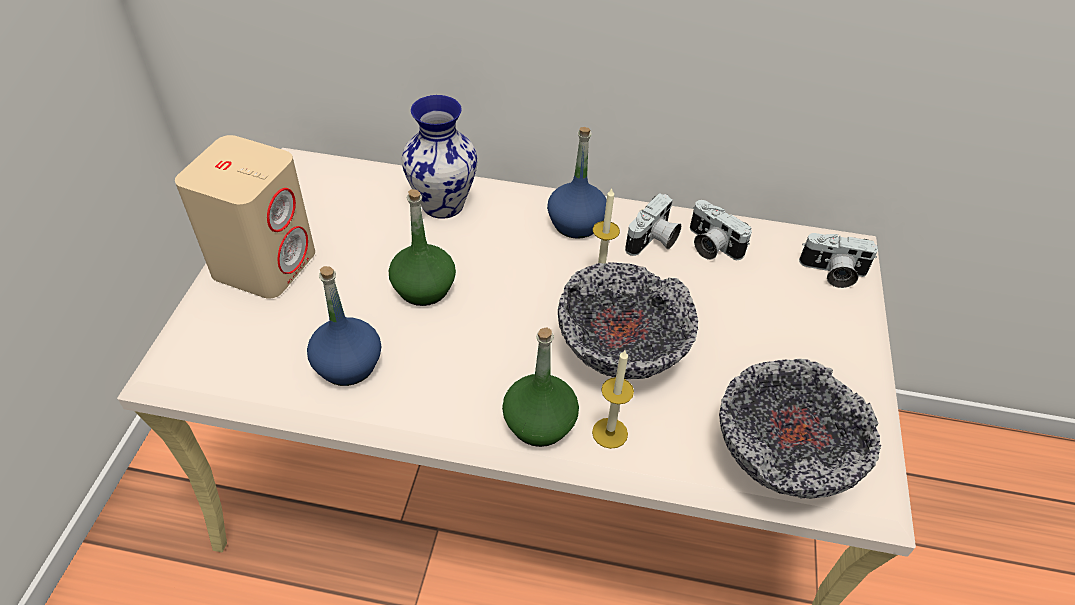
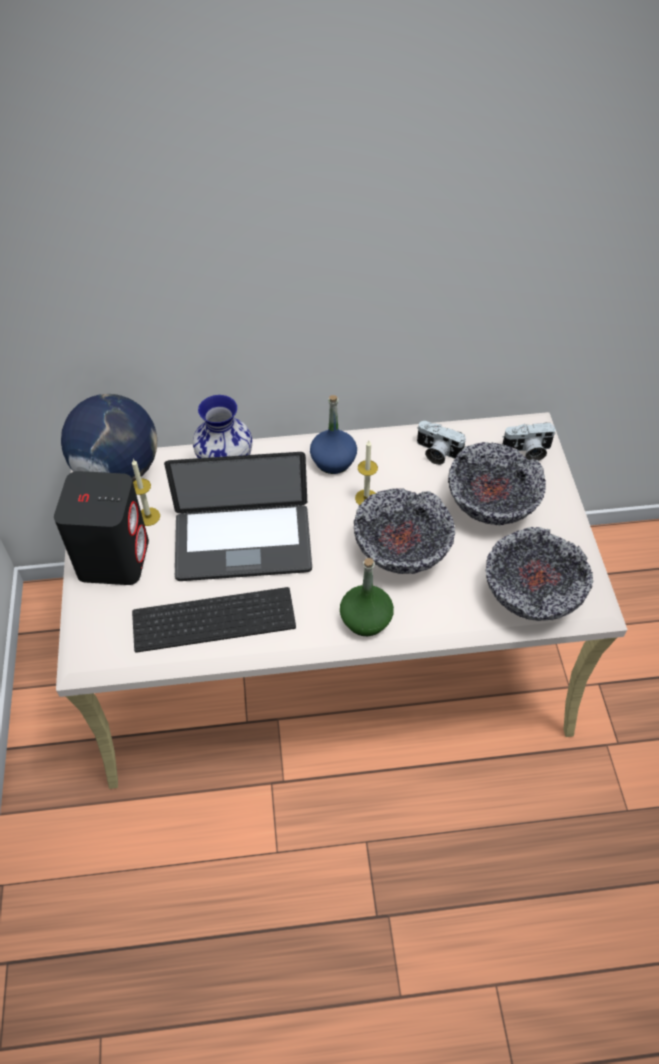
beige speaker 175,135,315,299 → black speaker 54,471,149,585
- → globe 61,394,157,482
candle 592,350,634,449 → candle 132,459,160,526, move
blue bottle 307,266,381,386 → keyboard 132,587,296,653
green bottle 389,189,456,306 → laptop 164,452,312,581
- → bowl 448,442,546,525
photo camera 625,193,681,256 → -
---
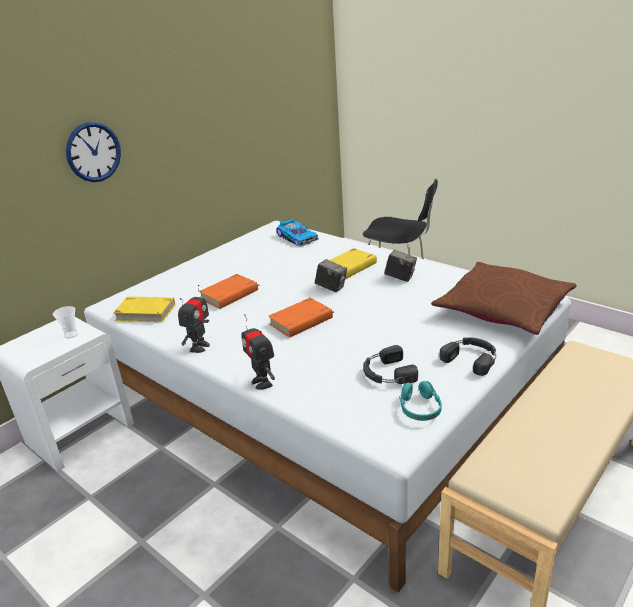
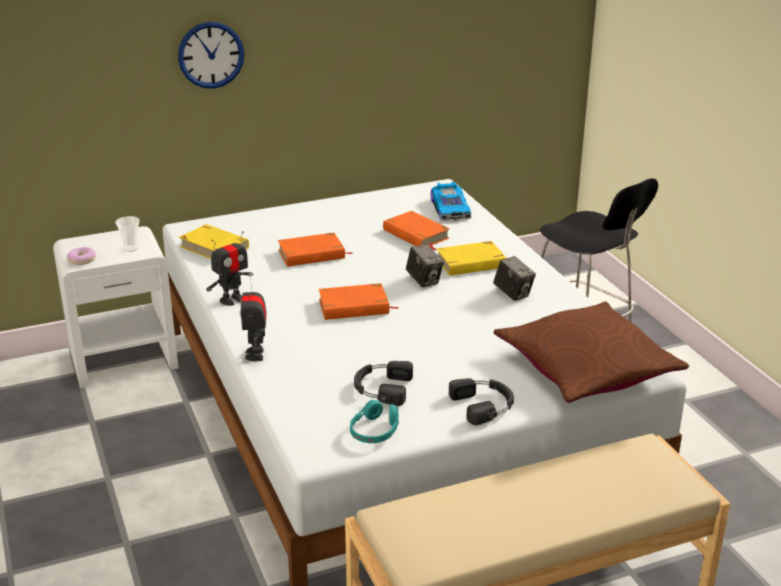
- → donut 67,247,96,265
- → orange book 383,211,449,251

Task details
Considering only the data above, return the lines in which "bottle" occurs.

Solution below
blue bottle 307,266,381,386 → keyboard 132,587,296,653
green bottle 389,189,456,306 → laptop 164,452,312,581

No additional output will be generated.